Barghouti, éminent leader dans la faction du Fatah  de l’AP Mahmoud Abbas, a appelé à la grève, et en solidarité, a été rejoint par des prisonniers d’autres partis palestiniens. Les autorités israéliennes ont, semble-t-il, enclenché des représailles à l’égard des prisonniers en grève de la faim, comme notamment  des transferts, des isolements et des confiscations de biens personnels.

« Illégal et cruel » 

Prévoyant cette grève de la faim, Amnesty International a qualifié la semaine dernière le traitement des prisonniers palestiniens par Israël d’ « illégal et cruel ».

« L’impitoyable politique israélienne de détention des prisonniers palestiniens, arrêtés dans les territoires palestiniens occupés, dans des prisons situées à l’intérieur d’Israël est en violation flagrante de la Quatrième Convention de Genève », a déclaré Magdalena Mughrabi, directrice régionale de l’association, faisant remarquer qu’il s’agissait là d’un des obstacles majeurs dressés par Israël contre les visites des familles à leurs êtres chers en prison.

Les prisonniers « de sécurité » n’ont même pas le droit de téléphoner à leurs familles.

Les prisonniers réclament qu’Israël réinstaure les visites régulières des familles et autorisent les prisonniers à faire des photos avec leurs proches.

Ils veulent aussi que les autorités israéliennes installent des téléphones publics dans chaque prison, fournissent un conditionnement d’air et rénovent les cuisines.

L’histoire d’un combat

La dernière grève de la faim massive a eu lieu en 2014, lorsque des centaines de prisonniers ont protesté contre l’utilisation de la détention administrative.

Cette grève a duré deux mois, la plus longue grève ferme et massive de l’histoire palestinienne, et s’est terminée avec un accord que la direction du Club des Prisonniers Palestiniens a décrit comme « non pas une énorme victoire, mais un modeste pas en avant ».

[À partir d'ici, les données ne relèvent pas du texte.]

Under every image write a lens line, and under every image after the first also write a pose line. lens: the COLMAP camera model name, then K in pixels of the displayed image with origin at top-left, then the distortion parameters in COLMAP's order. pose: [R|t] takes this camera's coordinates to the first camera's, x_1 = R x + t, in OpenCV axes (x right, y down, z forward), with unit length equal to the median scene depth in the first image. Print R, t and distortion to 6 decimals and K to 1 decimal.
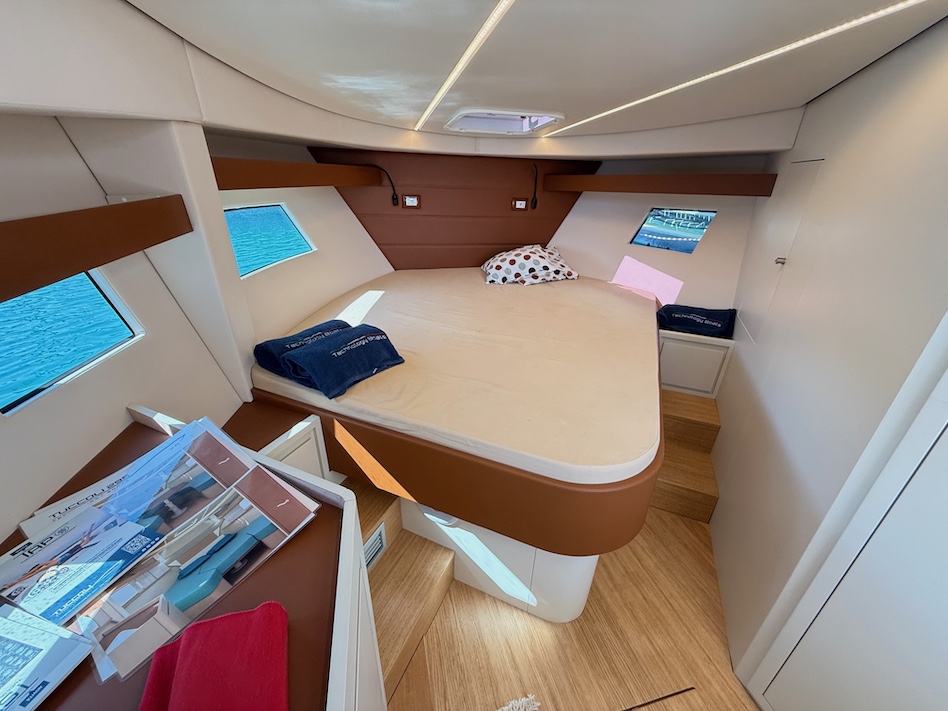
lens RADIAL K [[379.7, 0, 474.0], [0, 379.7, 355.5], [0, 0, 1]] dist [0.001097, -0.000152]
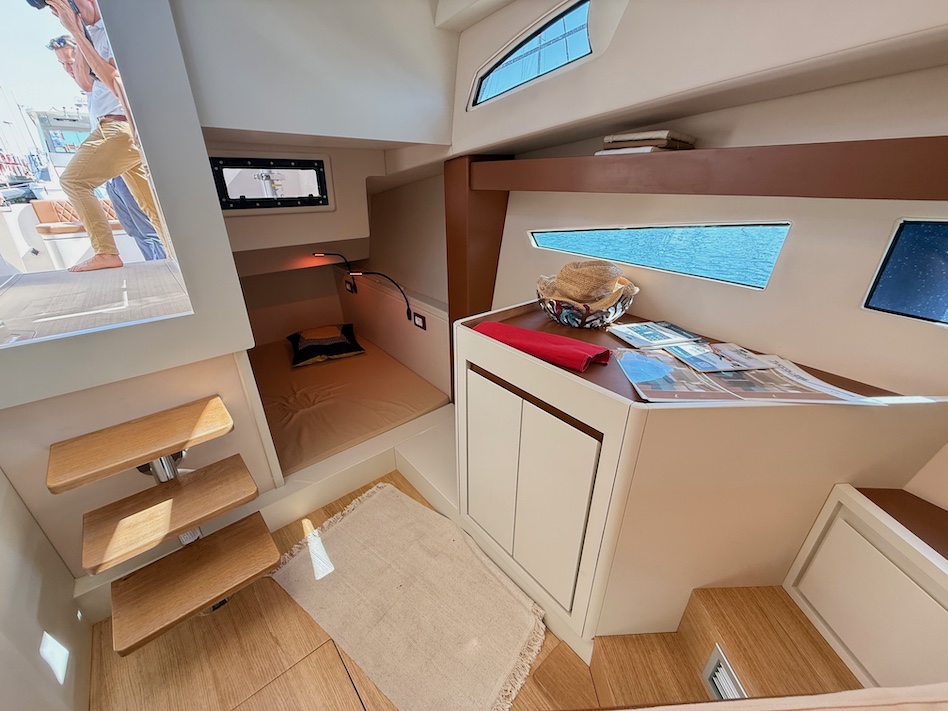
lens RADIAL K [[379.7, 0, 474.0], [0, 379.7, 355.5], [0, 0, 1]] dist [0.001097, -0.000152]
pose [[-0.893692, 0.164503, -0.417438, 0.177309], [-0.219782, 0.650601, 0.726921, -0.136758], [0.391166, 0.741388, -0.545282, 0.474440]]
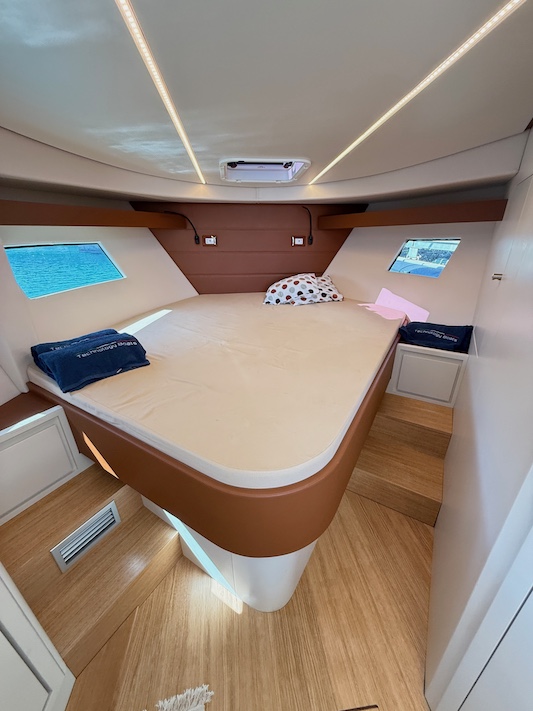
lens RADIAL K [[284.7, 0, 267.8], [0, 284.7, 353.0], [0, 0, 1]] dist [0.001097, -0.000152]
pose [[0.990035, 0.023784, -0.138800, 0.237765], [-0.029051, 0.998928, -0.036044, 0.001778], [0.137794, 0.039717, 0.989664, 0.124944]]
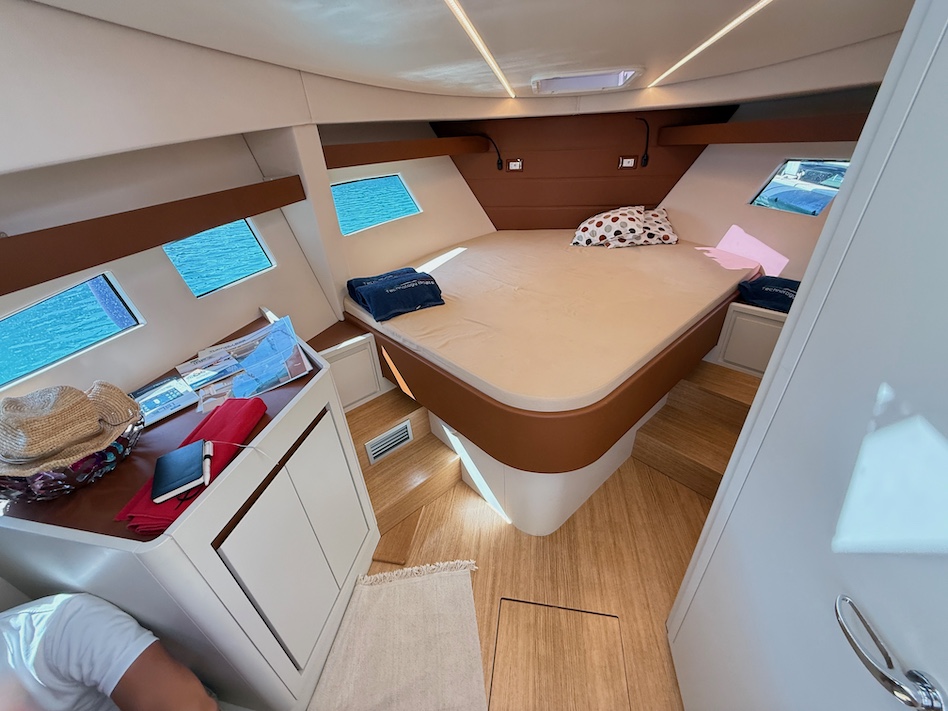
lens RADIAL K [[379.7, 0, 474.0], [0, 379.7, 355.5], [0, 0, 1]] dist [0.001097, -0.000152]
pose [[0.907239, 0.148064, -0.393694, 0.325772], [-0.111713, 0.987198, 0.113840, 0.024126], [0.405510, -0.059299, 0.912165, -0.086823]]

Les Palestiniens organisent des rassemblements et des manifestations à travers la Cisjordanie et la Bande Gaza occupées en solidarité avec les prisonniers.

Rami Hamdallah, premier ministre de l’Autorité Palestinienne, a émis un communiqué de soutien aux grévistes de la faim.

Le journal de Tel Aviv Haaretz a écrit que, au cours de l’année dernière, l’Autorité Palestinienne a arrêté environ 400 Palestiniens à la demande d’Israël.

L’AP transmet aussi régulièrement à Israël des informations dont celui-ci se sert pour détenir, interroger et torturer les Palestiniens.